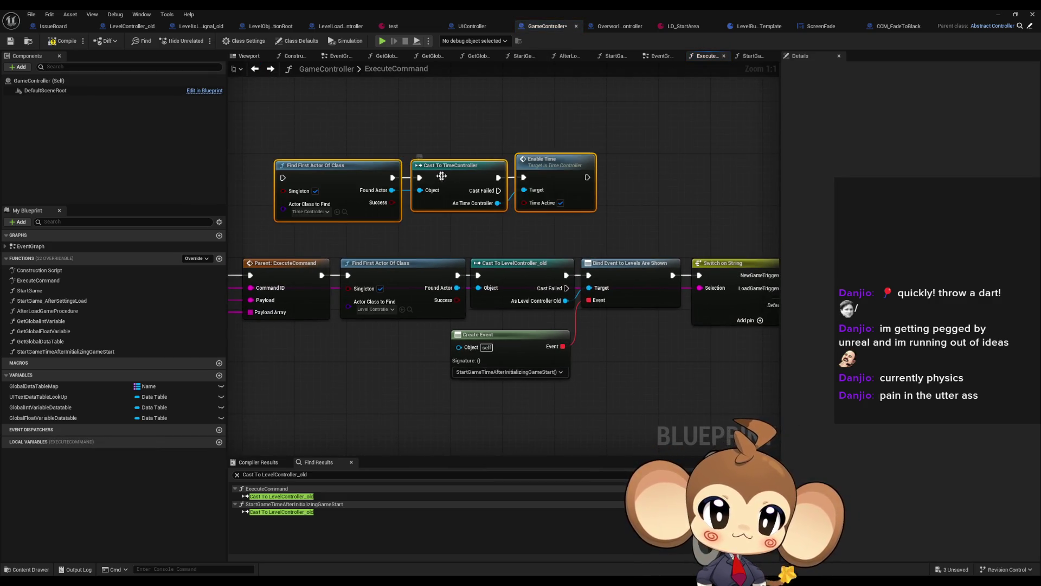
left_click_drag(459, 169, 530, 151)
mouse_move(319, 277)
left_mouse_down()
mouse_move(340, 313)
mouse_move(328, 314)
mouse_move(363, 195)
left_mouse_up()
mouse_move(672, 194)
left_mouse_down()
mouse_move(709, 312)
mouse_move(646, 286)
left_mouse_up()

· · · ·

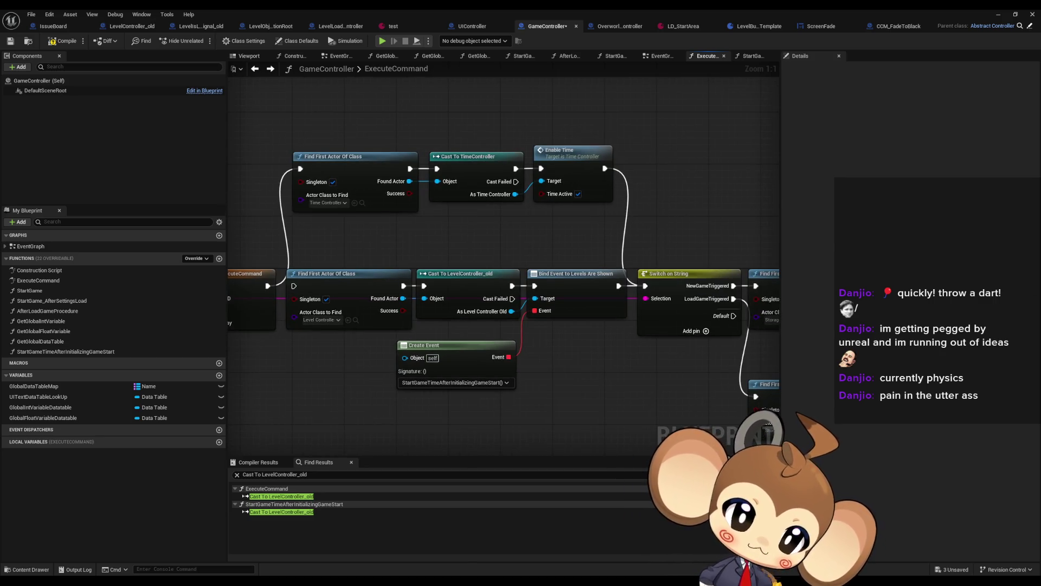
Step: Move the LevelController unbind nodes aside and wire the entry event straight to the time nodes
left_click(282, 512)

· · · ·

--- EXERCISE OBJECTIVE ---
Copy the entries above exactly, but only from the line holding "Step: Move the" through the line holding "left_click(282, 512)", both included.

--- YOUR RESPONSE ---
Step: Move the LevelController unbind nodes aside and wire the entry event straight to the time nodes
left_click(282, 512)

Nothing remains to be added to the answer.